A riveting story about Colonel Percy Fawcett Harrison's quest to find the Lost City of Z in the Amazon, made even more incredible by being true. (5/5)

Or maybe I just haven't read a good enough book about it. Grann is an excellent author and manages to convey a great sense of immediacy by adriotly mixing the words of the explorers themselves with his own narrative. When I read this book, I couldn't help but feeling an urgency to find the City of Z, the lost city that Colonel Percy Fawcett Harrison believed was somewhere in the Amazon rainforest. That urgency was certainly felt by Fawcett, as told by his notes.

The book is built on two parallell narratives. In one, we follow Fawcett on his many gruelling expeditions in the Amazon, culminating in the expedition from which neither he nor any of his party returned. The other narrative follows Grann's quest to piece together the life of Fawcett and the events leading up to the fatal expedition. The two threads come together beautifully in the end, much thanks to the athropologist Michael Heckenberger, in which must be the most satisfying resolution to this book that can be imagined. While there certainly isn't complete consensus on the thesis promoted by Grann, he makes a very good case, and I immediately started reading everything I could find on the web about it.
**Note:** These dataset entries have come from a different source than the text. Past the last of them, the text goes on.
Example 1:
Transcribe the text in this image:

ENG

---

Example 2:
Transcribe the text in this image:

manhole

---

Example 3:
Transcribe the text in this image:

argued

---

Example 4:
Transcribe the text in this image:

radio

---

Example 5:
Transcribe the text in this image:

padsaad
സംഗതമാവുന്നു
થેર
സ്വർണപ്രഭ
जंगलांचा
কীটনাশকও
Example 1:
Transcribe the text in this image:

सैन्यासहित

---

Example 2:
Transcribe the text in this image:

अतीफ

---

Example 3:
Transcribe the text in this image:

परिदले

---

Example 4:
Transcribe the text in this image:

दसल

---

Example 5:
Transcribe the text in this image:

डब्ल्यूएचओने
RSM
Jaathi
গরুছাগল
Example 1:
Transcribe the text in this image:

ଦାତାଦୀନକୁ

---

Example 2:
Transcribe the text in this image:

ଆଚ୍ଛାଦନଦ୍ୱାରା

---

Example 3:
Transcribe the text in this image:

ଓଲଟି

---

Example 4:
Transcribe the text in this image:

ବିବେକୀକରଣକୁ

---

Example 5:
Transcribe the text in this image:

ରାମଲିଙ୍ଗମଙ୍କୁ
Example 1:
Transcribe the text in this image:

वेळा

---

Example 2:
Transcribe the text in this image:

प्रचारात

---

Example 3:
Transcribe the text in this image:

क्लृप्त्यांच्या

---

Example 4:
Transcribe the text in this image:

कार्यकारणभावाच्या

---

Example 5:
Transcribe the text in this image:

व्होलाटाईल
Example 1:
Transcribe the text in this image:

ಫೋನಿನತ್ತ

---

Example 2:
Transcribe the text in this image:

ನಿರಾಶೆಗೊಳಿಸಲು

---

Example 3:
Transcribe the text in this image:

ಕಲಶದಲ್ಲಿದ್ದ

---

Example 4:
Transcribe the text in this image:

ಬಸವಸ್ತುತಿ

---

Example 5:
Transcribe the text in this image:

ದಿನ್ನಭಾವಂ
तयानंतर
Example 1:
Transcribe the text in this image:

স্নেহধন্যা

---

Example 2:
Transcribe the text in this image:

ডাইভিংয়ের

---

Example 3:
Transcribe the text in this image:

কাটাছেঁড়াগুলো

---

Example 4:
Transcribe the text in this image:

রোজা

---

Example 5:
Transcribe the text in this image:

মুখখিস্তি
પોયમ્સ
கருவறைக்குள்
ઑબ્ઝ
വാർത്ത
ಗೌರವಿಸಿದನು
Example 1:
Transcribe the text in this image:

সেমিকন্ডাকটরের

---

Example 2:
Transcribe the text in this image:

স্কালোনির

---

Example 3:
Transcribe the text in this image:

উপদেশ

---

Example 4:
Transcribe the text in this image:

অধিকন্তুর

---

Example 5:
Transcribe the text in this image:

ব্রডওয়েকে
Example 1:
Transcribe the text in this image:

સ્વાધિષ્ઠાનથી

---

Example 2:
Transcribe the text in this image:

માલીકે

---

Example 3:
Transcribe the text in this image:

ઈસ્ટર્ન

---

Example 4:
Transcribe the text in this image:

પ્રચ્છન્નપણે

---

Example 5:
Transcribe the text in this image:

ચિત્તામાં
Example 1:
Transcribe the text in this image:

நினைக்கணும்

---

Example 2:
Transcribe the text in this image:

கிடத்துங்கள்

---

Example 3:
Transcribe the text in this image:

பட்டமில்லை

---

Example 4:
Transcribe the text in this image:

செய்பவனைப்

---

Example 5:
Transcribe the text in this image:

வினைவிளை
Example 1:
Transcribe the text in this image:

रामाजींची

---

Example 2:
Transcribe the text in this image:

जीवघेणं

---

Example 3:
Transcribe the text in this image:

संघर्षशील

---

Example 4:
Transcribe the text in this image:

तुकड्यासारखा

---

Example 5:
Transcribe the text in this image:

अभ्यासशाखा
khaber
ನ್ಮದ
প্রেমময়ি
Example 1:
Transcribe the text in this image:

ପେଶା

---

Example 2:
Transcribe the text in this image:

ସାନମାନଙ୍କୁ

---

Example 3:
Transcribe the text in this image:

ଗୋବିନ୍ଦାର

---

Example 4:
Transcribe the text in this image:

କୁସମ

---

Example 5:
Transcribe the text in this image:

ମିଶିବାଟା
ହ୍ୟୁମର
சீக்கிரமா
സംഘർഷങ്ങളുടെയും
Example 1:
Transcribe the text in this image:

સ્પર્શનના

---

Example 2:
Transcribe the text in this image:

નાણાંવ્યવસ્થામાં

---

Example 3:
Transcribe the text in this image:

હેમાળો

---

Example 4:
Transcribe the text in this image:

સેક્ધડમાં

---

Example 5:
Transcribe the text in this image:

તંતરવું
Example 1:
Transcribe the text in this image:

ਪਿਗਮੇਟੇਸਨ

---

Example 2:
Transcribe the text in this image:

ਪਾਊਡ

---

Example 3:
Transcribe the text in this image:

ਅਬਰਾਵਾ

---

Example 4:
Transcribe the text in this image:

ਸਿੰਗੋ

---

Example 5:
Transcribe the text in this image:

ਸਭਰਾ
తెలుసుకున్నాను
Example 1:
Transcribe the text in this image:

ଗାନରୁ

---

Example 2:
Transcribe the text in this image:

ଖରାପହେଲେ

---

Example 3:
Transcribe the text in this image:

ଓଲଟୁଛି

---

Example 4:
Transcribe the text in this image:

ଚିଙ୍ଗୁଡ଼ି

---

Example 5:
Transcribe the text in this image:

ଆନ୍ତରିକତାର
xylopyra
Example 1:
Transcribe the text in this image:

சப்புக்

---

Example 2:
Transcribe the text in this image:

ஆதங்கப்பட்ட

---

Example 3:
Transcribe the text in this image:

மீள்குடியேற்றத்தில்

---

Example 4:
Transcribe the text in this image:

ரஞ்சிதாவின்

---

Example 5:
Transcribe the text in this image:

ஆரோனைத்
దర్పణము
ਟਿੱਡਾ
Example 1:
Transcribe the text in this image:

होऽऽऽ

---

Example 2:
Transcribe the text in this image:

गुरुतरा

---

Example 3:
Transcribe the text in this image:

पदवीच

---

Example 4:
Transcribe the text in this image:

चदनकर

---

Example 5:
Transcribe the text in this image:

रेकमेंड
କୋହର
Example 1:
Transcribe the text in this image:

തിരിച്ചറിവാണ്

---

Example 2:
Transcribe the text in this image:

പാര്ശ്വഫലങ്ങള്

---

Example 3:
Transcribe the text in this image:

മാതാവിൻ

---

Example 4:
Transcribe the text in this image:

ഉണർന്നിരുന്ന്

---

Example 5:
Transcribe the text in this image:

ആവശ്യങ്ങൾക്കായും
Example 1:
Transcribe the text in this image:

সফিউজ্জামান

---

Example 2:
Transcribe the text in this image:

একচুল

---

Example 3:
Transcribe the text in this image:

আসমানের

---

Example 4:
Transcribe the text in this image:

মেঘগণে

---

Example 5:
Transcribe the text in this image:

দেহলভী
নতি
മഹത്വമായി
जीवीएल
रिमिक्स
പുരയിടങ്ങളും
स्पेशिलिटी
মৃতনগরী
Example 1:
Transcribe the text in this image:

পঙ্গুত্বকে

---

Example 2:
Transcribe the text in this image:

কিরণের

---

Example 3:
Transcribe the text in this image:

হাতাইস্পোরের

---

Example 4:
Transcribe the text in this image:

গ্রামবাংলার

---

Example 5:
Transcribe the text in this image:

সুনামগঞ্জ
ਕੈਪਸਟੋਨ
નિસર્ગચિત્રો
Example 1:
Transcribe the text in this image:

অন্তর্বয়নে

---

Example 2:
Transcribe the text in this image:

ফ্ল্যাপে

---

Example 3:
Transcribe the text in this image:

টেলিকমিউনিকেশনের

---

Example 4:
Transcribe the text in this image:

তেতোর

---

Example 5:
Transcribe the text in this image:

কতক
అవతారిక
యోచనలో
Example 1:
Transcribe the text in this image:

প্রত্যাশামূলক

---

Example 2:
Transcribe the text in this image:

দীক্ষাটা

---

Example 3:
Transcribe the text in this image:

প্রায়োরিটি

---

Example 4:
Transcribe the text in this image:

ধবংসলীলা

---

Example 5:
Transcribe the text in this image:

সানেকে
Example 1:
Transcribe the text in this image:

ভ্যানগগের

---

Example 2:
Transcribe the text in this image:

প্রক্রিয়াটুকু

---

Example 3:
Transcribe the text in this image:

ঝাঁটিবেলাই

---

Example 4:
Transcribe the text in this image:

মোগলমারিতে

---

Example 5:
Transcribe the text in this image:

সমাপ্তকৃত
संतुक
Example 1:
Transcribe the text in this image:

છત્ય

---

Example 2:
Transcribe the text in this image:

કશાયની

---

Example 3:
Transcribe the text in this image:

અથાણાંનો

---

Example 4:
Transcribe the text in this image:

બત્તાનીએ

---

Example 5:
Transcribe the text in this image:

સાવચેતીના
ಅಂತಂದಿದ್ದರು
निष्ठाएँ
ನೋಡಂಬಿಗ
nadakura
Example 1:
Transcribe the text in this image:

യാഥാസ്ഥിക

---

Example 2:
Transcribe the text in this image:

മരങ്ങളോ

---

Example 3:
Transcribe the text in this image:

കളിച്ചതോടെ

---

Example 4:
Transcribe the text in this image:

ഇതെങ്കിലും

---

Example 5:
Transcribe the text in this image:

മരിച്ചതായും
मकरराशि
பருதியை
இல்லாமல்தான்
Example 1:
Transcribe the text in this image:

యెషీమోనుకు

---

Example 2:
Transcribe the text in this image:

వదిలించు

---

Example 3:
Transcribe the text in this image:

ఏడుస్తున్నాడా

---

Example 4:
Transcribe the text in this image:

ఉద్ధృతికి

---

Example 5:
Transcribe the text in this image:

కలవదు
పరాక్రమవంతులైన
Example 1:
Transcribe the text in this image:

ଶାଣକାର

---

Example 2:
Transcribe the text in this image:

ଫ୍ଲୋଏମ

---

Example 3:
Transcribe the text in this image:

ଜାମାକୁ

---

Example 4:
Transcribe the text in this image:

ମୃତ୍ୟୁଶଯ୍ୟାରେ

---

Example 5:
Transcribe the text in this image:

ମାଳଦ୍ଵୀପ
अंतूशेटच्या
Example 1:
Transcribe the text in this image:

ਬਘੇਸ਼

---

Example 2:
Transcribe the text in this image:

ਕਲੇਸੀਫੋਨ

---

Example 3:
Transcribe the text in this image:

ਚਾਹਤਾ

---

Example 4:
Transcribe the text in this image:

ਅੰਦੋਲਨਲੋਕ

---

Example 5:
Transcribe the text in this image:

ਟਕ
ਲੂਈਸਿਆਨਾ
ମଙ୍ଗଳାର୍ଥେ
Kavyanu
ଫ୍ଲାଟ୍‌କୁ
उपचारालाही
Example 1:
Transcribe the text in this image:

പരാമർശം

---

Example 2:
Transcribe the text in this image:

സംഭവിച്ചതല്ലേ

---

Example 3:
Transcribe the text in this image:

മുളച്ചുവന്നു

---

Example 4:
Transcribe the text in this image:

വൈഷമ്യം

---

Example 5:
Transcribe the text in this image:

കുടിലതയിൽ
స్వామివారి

At the moment there isn't much beyond the small circle of scientists directly involved in the research, but in due time I'm sure we'll have to revise not just a few books.

The book doesn't simply deal with Fawcett and his travels, but also describes the history of the European presence in the Amazon and South America in general. This provides great context to the story and even with knowledge of the conquest of the Americas, one is shocked by the savagery visited upon the native population first by the European invaders, second by the rubber barons and third by well-armed fortune seekers. (It is impossible to not see the parallells between the Congo described in Heart of Darkness[a] and the Amazon described here. Both are places where law and civilization seem to evaporate in the contact between Europeans and the native population, creating a state of utter inhuman anarchy.) The Victorian view of colonization - the white man's burden[b] - is contrasted with what kind of culture the white man really did spread.